This report will explain why fiscal policy should be used in medium to long run macroeconomic stabilization rather than in the short run. Limitations of fiscal policy is pointed out such as time lag and current goal of Australian government in the short run using monetary policy to counter recession facing by the world. Furthermore, looking back to 1980s and 1990s budget balances, fiscal policy was majorly used in order to eliminate foreign debt and achieving budget balance and surplus. Some data from the Reserve Bank and Australian Government is used in this report to support the statement.
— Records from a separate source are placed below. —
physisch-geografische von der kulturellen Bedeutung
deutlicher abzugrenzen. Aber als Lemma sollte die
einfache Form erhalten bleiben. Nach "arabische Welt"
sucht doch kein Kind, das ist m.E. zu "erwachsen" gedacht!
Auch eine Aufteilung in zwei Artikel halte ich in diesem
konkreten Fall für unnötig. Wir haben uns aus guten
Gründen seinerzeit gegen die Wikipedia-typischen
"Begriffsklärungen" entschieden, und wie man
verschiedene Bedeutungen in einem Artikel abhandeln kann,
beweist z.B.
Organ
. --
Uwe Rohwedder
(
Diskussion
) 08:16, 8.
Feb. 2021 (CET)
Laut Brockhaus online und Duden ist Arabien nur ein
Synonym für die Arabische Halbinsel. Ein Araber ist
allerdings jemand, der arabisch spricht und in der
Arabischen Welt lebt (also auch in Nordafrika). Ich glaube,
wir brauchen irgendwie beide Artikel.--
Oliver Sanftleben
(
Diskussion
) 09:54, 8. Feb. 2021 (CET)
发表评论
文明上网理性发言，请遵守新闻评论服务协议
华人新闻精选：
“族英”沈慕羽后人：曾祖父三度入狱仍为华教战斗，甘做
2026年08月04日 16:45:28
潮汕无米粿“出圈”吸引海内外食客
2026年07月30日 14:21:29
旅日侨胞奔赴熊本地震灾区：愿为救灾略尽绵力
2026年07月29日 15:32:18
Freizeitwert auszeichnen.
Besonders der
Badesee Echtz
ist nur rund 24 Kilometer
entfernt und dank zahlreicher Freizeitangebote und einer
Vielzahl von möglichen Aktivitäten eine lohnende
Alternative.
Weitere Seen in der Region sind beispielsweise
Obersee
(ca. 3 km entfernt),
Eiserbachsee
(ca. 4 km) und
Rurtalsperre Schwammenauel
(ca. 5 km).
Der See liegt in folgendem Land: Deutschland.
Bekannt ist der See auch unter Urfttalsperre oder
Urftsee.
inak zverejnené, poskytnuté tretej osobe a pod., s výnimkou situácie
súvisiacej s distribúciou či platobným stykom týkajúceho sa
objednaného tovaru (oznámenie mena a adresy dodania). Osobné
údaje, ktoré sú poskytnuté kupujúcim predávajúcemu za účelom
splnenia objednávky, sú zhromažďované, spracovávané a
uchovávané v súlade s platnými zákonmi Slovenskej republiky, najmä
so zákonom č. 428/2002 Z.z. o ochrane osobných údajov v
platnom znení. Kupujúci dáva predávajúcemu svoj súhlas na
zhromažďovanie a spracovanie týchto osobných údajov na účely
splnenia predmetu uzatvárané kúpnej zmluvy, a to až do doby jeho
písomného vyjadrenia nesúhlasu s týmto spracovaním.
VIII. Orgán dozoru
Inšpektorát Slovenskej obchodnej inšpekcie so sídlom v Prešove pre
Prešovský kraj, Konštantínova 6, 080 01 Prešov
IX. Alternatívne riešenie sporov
In addition, this report also includes one of the current issues in Australian government, which is the future demographic change that would affect the economy. Lastly, a conclusion will summarized every point that explain why fiscal policy should be used in the long run macroeconomic stabilizations and bibliography is also included in order to appreciate the work of the original writer.
Fiscal policy is the macroeconomic policy that is used by the government to achieve macroeconomic stabilization by changing the tax rate and government spending. The macroeconomic stabilizations in Australia are low unemployment rate, low inflation rate, equality in the income distributions and to close the output gap in the long run
This report will explain why fiscal policy should be focused in medium to long-term economic objectives rather than in the short run macroeconomic stabilizations. Firstly, one of the limitations of fiscal policy explained why it should not be focused on the short-term macroeconomic stabilization which is the relatively inflexible of fiscal policy as government spending and taxes are not able to be changed quickly (Bernanke et al., 2008). Secondly, the current government goal in the short run is to fight recession that is experienced by other developed country in the world. For example, the RBA has changed the interest rate from 7.25% to 7% to fight recession that is currently going to be anticipated by the Australia government (RBA, 2008). In addition, fiscal policy is adopted by the government to counter the long run macroeconomic stabilization instead of using monetary policy. For example, fiscal policy is used by Australian government to reduce the foreign debt and improve the current account deficit (CAD) in Australia after World War II (Gruen and Sayegh, 2005b). Furthermore, fiscal policy is used by the government to make adjustments in the economy when demographic change is likely to affect the economy. Therefore, these points show why fiscal policy should not be used in the short run macroeconomic stabilizations but in the long run macroeconomic stabilizations.